_SOURCE EXCERPT:_
# lever action 30-30



## drsx (Sep 8, 2010)

I've always wanted one. Well yesterday I purchased one from a guy, it was a steal. Very well maintained and conditioned Glenfield Mod. 30A . Can't wai to use it. Have to upload the pic when I get home later.


----------



## campfire (Sep 9, 2007)

I started deer hunting with a 1945 vintage Winchester 94 30-30. I still have that gun and it is still a ball to shoot though I don't hunt with it much any more. Congrats on the new toy. Show us some picks when you can.


----------



## Gee LeDouche (Sep 21, 2007)

Nice! I have been keeping my eye out for a decent price on a lever gun for a while now and everybody wants an arm and a Leg for thier crap. If you paid less than about 250 for it of say you got a pretty good deal. 


Gee


----------



## drsx (Sep 8, 2010)

Got it for 200.


----------



## chet (Sep 7, 2007)

very handsome!!!! great find!


----------



## drsx (Sep 8, 2010)

Can't wait to take it out.


----------



## DallanC (Jan 13, 2009)

There is something really cool and historically unique to .30-30's, they are neat firearms. 

When my father in law passed away, my wife got one of his Winchester .30-30s. It originally belonged to my wife's grandmother who used to hunt with it. My wife hunts as well, but hasn't used it yet... its a family goal to let her bag something with it one of these years.

Kudo's on scoring a nice rifle.


-DallanC


----------



## drsx (Sep 8, 2010)

Thanks mate. Those are my thoughts exactly. Just something neat about them, its a historically significant gun. And its just easy to haul around and hunt with.


----------



## ACHY (Oct 18, 2007)

I inherited my Winchester '94 from my dad. It's not a really early model, and it could probably use a good working over by a gunsmith, but I love it.

If you want a new .30-30, Henry Repeating Arms has started making one with a brass receiver and octagon barrel. If it shoots anything like my Golden Boy it would probably be a great gun, although a bit pricey. http://www.henryrepeatingarms.com/rifle-3030.cfm


----------



## NHS (Sep 7, 2007)

Nice find. A lever action 30-30 is on my want list. Don't put a scope on it. Scoping a lever rifle is like putting mud flaps on a corvette...IMHO.


----------



## DallanC (Jan 13, 2009)

NHS said:


> Nice find. A lever action 30-30 is on my want list. Don't put a scope on it. Scoping a lever rifle is like putting mud flaps on a corvette...IMHO.

_GIVEN REQUEST 1:_ Can you write out the records from their first line through the line containing "locality: Near Tapia River, Juan Diaz region", swapping "collection date" for "date collected" and leaving everything else unchanged?

_SUPPLIED ENTRIES:_
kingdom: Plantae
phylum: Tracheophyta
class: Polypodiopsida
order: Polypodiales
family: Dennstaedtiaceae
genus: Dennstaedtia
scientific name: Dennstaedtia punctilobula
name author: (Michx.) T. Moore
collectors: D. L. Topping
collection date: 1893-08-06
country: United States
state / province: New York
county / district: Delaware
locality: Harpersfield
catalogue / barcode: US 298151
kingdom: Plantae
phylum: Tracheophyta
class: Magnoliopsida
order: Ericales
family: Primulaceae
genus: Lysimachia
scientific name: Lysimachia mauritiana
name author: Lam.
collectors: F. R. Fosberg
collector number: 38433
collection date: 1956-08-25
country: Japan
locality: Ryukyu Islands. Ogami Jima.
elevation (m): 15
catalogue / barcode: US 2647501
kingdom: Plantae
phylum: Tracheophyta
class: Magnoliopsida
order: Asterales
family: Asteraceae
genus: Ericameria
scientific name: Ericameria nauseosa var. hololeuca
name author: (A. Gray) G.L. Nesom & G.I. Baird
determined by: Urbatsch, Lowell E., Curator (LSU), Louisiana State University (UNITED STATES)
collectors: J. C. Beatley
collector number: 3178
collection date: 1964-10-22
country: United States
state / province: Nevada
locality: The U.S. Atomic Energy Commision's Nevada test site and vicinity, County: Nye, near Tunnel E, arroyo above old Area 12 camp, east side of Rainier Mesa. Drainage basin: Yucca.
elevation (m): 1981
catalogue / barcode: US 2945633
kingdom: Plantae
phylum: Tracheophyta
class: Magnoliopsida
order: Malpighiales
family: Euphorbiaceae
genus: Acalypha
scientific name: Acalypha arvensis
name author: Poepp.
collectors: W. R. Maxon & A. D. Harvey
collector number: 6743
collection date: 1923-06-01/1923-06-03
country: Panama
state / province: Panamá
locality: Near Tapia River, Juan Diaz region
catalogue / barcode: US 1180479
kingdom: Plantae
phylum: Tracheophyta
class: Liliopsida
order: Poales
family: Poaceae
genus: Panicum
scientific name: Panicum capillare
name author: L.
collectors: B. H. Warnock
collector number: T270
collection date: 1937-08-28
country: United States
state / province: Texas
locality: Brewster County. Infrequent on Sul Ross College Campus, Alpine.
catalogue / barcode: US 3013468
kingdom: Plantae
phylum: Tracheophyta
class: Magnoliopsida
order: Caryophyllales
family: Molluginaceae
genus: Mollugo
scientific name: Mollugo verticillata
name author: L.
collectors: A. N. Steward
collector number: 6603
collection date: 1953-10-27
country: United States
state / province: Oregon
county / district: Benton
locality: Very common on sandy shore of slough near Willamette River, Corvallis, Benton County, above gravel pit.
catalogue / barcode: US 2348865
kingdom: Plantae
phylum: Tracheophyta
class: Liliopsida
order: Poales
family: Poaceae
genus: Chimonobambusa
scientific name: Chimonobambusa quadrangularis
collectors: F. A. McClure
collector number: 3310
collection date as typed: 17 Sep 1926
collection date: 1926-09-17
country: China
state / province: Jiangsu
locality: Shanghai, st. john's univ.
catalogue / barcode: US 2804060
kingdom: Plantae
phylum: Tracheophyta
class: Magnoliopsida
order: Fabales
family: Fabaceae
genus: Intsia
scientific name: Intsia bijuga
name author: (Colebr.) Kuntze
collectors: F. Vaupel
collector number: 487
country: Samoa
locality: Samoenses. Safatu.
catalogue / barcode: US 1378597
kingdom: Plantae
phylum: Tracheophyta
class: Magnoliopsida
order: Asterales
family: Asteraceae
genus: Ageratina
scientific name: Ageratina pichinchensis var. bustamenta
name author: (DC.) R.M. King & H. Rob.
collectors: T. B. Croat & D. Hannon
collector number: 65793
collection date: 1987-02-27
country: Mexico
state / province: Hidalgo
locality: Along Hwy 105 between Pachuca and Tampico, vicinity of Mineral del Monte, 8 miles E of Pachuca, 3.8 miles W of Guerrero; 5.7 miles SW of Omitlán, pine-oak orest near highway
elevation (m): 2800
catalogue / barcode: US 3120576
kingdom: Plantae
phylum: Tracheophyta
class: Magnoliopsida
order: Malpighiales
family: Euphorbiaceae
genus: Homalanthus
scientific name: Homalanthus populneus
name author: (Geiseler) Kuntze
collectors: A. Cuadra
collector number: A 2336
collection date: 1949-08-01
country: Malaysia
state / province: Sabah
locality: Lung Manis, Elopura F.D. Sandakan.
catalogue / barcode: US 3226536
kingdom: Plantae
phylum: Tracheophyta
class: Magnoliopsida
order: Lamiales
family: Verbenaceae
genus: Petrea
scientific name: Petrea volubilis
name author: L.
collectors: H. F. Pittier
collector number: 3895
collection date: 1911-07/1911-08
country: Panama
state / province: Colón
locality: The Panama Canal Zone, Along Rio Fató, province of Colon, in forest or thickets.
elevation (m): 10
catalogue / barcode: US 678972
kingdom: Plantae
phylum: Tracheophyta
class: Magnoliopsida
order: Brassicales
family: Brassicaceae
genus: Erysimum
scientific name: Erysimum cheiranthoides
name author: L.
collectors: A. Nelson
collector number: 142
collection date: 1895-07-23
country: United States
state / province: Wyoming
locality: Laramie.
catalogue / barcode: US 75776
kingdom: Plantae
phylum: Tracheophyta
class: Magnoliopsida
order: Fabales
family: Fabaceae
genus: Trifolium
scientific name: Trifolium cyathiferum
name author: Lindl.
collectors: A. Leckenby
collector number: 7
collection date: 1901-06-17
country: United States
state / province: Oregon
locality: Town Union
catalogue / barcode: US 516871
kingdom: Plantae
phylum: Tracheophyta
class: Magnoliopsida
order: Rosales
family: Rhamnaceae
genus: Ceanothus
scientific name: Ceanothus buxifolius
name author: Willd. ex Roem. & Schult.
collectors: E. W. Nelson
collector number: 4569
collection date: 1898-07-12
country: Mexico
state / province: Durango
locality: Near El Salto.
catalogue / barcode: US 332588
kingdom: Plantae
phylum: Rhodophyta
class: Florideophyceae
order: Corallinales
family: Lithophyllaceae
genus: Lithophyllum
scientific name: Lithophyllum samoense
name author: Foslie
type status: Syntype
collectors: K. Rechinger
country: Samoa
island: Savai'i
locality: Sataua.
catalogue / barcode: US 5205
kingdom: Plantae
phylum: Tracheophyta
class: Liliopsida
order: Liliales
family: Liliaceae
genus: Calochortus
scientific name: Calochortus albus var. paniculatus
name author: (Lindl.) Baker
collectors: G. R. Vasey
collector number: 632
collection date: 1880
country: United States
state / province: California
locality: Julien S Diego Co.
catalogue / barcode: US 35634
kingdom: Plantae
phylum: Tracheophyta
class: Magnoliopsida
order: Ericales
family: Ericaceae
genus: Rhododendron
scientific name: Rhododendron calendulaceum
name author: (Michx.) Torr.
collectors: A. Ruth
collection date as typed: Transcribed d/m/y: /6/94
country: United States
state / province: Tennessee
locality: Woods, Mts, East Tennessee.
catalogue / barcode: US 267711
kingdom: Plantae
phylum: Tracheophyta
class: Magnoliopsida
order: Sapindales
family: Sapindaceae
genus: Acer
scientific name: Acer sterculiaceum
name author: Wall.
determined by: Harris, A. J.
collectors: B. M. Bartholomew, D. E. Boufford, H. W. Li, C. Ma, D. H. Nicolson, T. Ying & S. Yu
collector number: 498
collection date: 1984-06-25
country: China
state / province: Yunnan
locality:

_GIVEN REQUEST 2:_ In the lever action 30-30 thread, what model of rifle did drsx buy?

_FINAL ANSWER 1:_
kingdom: Plantae
phylum: Tracheophyta
class: Polypodiopsida
order: Polypodiales
family: Dennstaedtiaceae
genus: Dennstaedtia
scientific name: Dennstaedtia punctilobula
name author: (Michx.) T. Moore
collectors: D. L. Topping
date collected: 1893-08-06
country: United States
state / province: New York
county / district: Delaware
locality: Harpersfield
catalogue / barcode: US 298151
kingdom: Plantae
phylum: Tracheophyta
class: Magnoliopsida
order: Ericales
family: Primulaceae
genus: Lysimachia
scientific name: Lysimachia mauritiana
name author: Lam.
collectors: F. R. Fosberg
collector number: 38433
date collected: 1956-08-25
country: Japan
locality: Ryukyu Islands. Ogami Jima.
elevation (m): 15
catalogue / barcode: US 2647501
kingdom: Plantae
phylum: Tracheophyta
class: Magnoliopsida
order: Asterales
family: Asteraceae
genus: Ericameria
scientific name: Ericameria nauseosa var. hololeuca
name author: (A. Gray) G.L. Nesom & G.I. Baird
determined by: Urbatsch, Lowell E., Curator (LSU), Louisiana State University (UNITED STATES)
collectors: J. C. Beatley
collector number: 3178
date collected: 1964-10-22
country: United States
state / province: Nevada
locality: The U.S. Atomic Energy Commision's Nevada test site and vicinity, County: Nye, near Tunnel E, arroyo above old Area 12 camp, east side of Rainier Mesa. Drainage basin: Yucca.
elevation (m): 1981
catalogue / barcode: US 2945633
kingdom: Plantae
phylum: Tracheophyta
class: Magnoliopsida
order: Malpighiales
family: Euphorbiaceae
genus: Acalypha
scientific name: Acalypha arvensis
name author: Poepp.
collectors: W. R. Maxon & A. D. Harvey
collector number: 6743
date collected: 1923-06-01/1923-06-03
country: Panama
state / province: Panamá
locality: Near Tapia River, Juan Diaz region

_FINAL ANSWER 2:_ A Glenfield Mod. 30A.